Mit dem Vertragsschluss Ende März wurde Fiege dann zum wichtigsten Logistikpartner des Bundes bei der Maskenbeschaffung. Doch bei der Verteilung der Masken kam es später zu Problemen, wie aus den Berichten des Beschaffungsstabes des Bundes hervorgeht, die Capital vorliegen. Demnach lieferte Fiege in einigen Fällen versehentlich auch Schutzmasken aus, die bei Qualitätstests durchgefallen und deshalb gesperrt waren. Im Mai wurden die Auslieferung durch Fiege daher zeitweise gestoppt und eine Inventur veranlasst. Das Unternehmen sei „daraufhin mit veränderten logistischen Aufgaben beauftragt“ worden, heißt es den Berichten. Nach einer Überarbeitung der Prozesse habe Fiege Ende Mai die Lieferungen wieder aufnehmen dürfen. Zudem schloss der Bund Verträge mit weiteren Logistikfirmen wie DHL und DB Schenker.
Auch im Fall des Auftrags an Logistikpartner Fiege hat Vergaberechtler Nickel Zweifel, ob durch den freihändigen Zuschlag ein marktgerechter Preis zustande kam, wie das Gesundheitsministerium beteuert. „Das Ministerium muss auch nach Vertragsschluss prüfen, ob ein unzulässig überteuerter Preis vereinbart wurde und somit ein Schaden für den Bund entsteht“, sagte Nickel. „Ein solcher Schaden könnte ohne sofortige Prüfung und Korrektur eine Ordnungswidrigkeit oder sogar Haushaltsuntreue darstellen.“
Bislang gibt es aus dem Gesundheitsressort allerdings keinerlei Signale, seine in der chaotischen Anfangsphase der Pandemie erfolgten Vergaben und Vertragsschlüsse zu überprüfen.
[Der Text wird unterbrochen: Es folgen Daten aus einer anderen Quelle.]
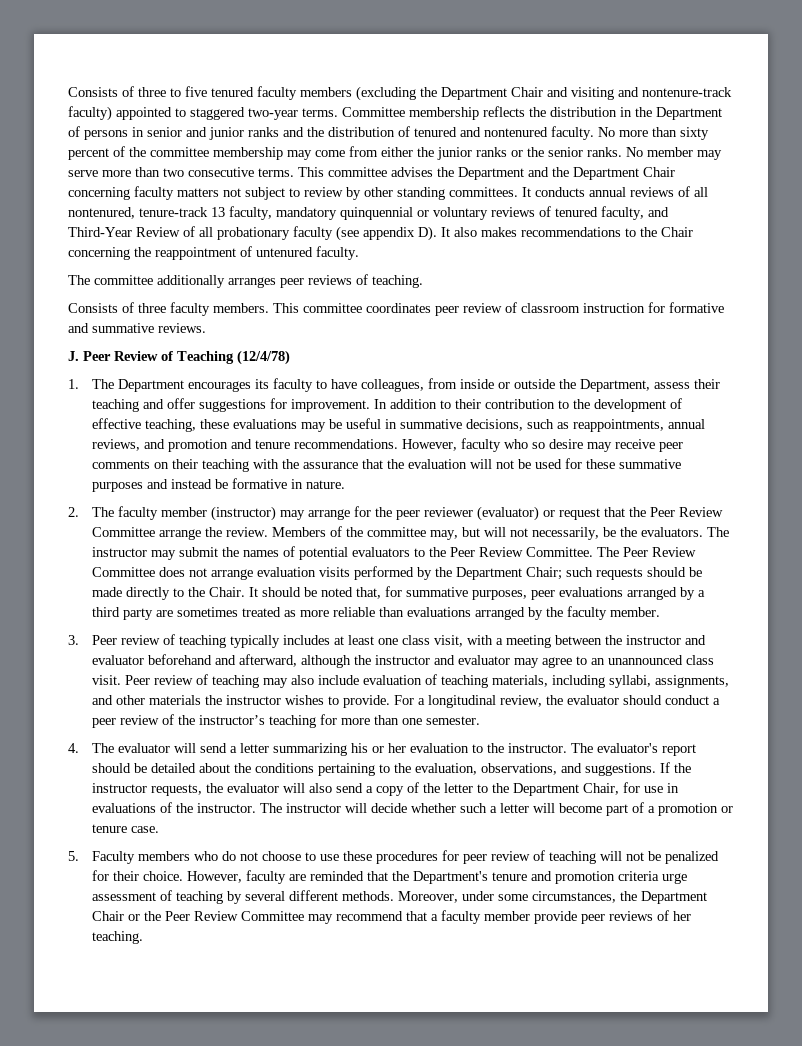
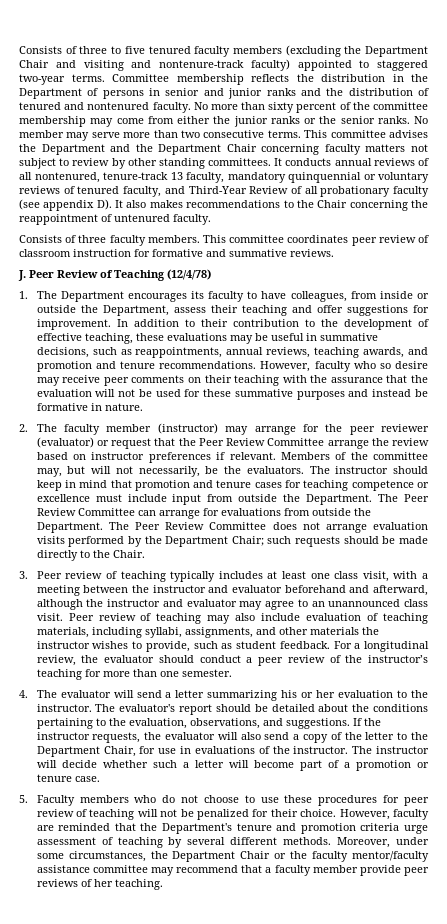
[68,274,423,288] // The committee additionally arranges peer reviews of teaching. -> (211, 219) none
(140, 445) none -> [314,347,405,358] teaching awards,
[225,527,268,537] review. -> [391,438,429,446] [36,452,276,463] review based on instructor preferences if relevant.
[150,546,593,560] may submit the names of potential evaluators to the Peer Review Committee. -> [393,466,428,474] [36,480,429,491] [36,494,429,505] [36,508,371,519] [36,522,103,533] should keep in mind that promotion and tenure cases for teaching competence or excellence must include input from outside the Department. The Peer Review Committee can arrange for evaluations from outside the Department.
[248,586,705,600] [91,606,660,620] It should be noted that, for summative purposes, peer evaluations arranged by a third party are sometimes treated as more reliable than evaluations arranged by the faculty member. -> (145, 554) none
[342,695,390,708] provide. -> [145,641,330,652] provide, such as student feedback.
[164,911,304,921] Peer Review Committee -> [312,851,430,862] [36,865,148,873] faculty mentor/faculty assistance committee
Stattdessen bemüht sich Minister Spahn seit Wochen nach Kräften, nicht in das Maskenchaos hereingezogen zu werden. Für ein Verfahren vor dem Bundeskartellamt im Zusammenhang mit dem Masken-Auftrag an die Berater von EY vermied es die Ministeriumsspitze kürzlich etwa auch, die erforderliche Vollmacht für die Anwälte zu unterschreiben, die den Bund vertraten. Unterschrieben hat nicht Spahn oder einer seiner Staatssekretäre – sondern nur im Auftrag ein Ministerialbeamter.